The current forecast doesn’t call for a repeat of the overflow of 2011 that set records in many places, including Vicksburg, Mississippi, but major flooding may occur throughout the lower portion of the river.

“We’re not expecting anywhere near those levels,” Graschel said.

Midwest Melt

The snow that had fallen across the Midwest is mostly gone now, according to the National Operational Hydrologic Remote Sensing Center in Chanhassen, Minnesota. As a result, there won’t be a large melt-off later to combine with heavy spring rains.

As of Monday, only 9.5 percent of the contiguous U.S. was covered by snow, and almost all of that was in the Northeast, where Boston achieved a snowfall record this weekend with 108.6 inches (2.8 meters) for the season.

“We have got a lot of questions about the Northeast, but that doesn’t flow into the Mississippi,” Graschel said.

While the Ohio is often the dominant contributor to water in the lower Mississippi, it typically takes high levels from both the Ohio and from the upper Mississippi, which combines with the Missouri River north of St. Louis, to spark a memorable flood further south.

The Mississippi and Missouri form the fourth-largest river in the world, and with their tributaries create a watershed that covers about 40 percent of the contiguous U.S., according to the National Park Service.

Wild Side

All the work the U.S. Army Corps of Engineers has put into controlling the Big Muddy makes it seem sometimes about as natural as the plumbing in the house. However, the river has a wild side that refuses to be tamed, and that became very apparent in 2011.

That year, the Corps, seeking to prevent flooding in New Orleans, had to open spillways along its banks, including the Morganza floodway that allows water to flow into central Louisiana and be drawn into the Atchafalaya River, which also empties into the Gulf. It was the first time since 1973 that the Morganza had been opened.

A flood along the Mississippi can have an enormous impact on the movement of goods across the U.S. Barges on the Mississippi handle about 60 percent of the nation’s grain exports entering the Gulf of Mexico through New Orleans, as well as 22 percent of its petroleum and 20 percent of its coal.

Crossing Places

Beyond that, as the water spills from its banks it can cut highways and rail lines. Almost everything on the ground that moves from one end of the U.S. to the other has to go over the Mississippi at some point.
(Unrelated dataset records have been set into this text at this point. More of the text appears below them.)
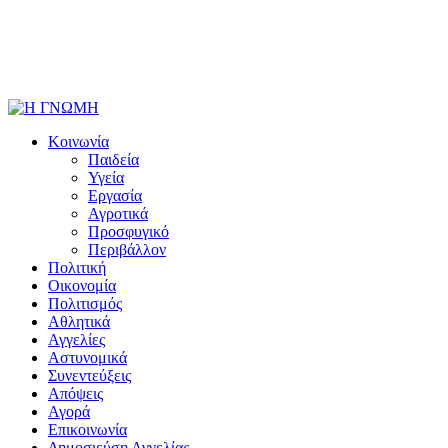
Κοινωνία
Παιδεία
Υγεία
Εργασία
Αγροτικά
Προσφυγικό
Περιβάλλον
Πολιτική
Οικονομία
Πολιτισμός
Αθλητικά
Αγγελίες
Αστυνομικά
Συνεντεύξεις
Απόψεις
Αγορά
Επικοινωνία
Δημοσιεύση Αγγελίας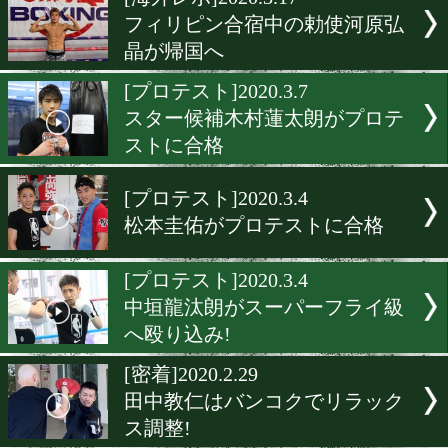
▶
新着
KO KiNG
ダイエット
女子情報
rscproduct
[海外レポ]2020.3.17
フィリピン合宿中の勅使河
晶が帰国へ
[プロテスト]2020.3.7
スター候補木村蓮太朗がプ
ストに合格
[プロテスト]2020.3.4
松本圭佑がプロテストに合
[プロテスト]2020.3.4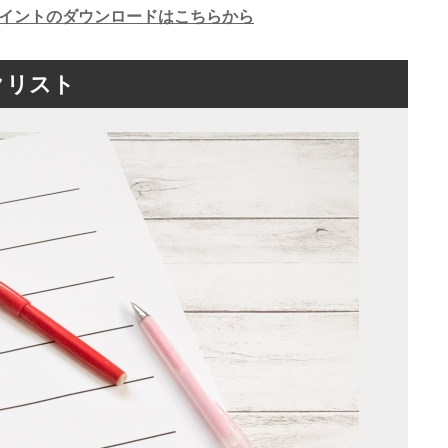
ポイントのダウンロードはこちらから
クリスト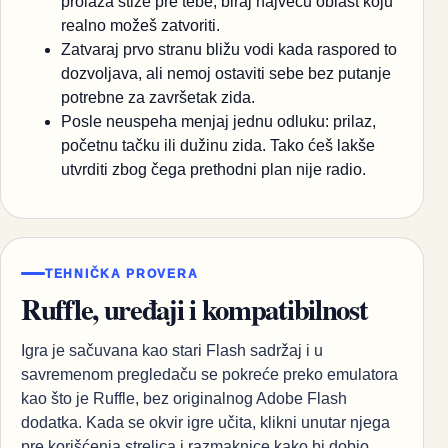
prolaza stiže pre tebe; biraj najveću oblast koju
realno možeš zatvoriti.
Zatvaraj prvo stranu bližu vodi kada raspored to
dozvoljava, ali nemoj ostaviti sebe bez putanje
potrebne za završetak zida.
Posle neuspeha menjaj jednu odluku: prilaz,
početnu tačku ili dužinu zida. Tako ćeš lakše
utvrditi zbog čega prethodni plan nije radio.
TEHNIČKA PROVERA
Ruffle, uređaji i kompatibilnost
Igra je sačuvana kao stari Flash sadržaj i u
savremenom pregledaču se pokreće preko emulatora
kao što je Ruffle, bez originalnog Adobe Flash
dodatka. Kada se okvir igre učita, klikni unutar njega
pre korišćenja strelica i razmaknice kako bi dobio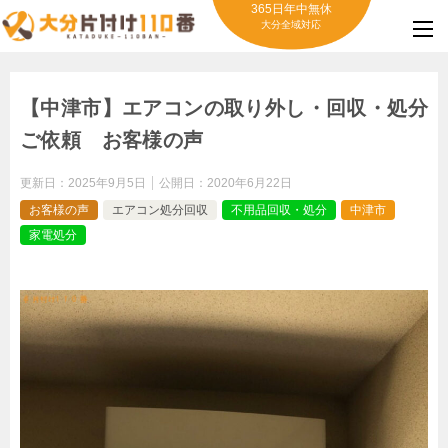
365日年中無休
大分全域対応
【中津市】エアコンの取り外し・回収・処分
ご依頼 お客様の声
更新日：
2025年9月5日
公開日：
2020年6月22日
お客様の声
エアコン処分回収
不用品回収・処分
中津市
家電処分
Flood warnings and advisories are posted along the banks of both rivers all the way down to Louisiana, the National Weather Service said.

Moderate flooding has begun in Cairo, the weather service said. The river gauge was at 47.52 feet on Monday and is expected to reach 48.5 feet Wednesday, 8 feet above flood stage.

At the southern end of the river, the Corps of Engineers will probably enter Phase I flood control by Tuesday. The Corps will then begin inspecting levees, and any excavations or pile-driving within 1,500 feet of a levee will also require a permit to continue, said Ricky Boyett, spokesman for the Corps New Orleans District.

The maximum crest is forecast for 14 feet by the March 31, which is a foot below where the Corps would enter its second phase.

Graschel said while the current flooding is more in line with the river’s typical ebb and flow, it should raise everyone’s level of awareness.

“We have to keep a close eye on things,” Graschel said. “If we do get a significant amount of rain, things could change.”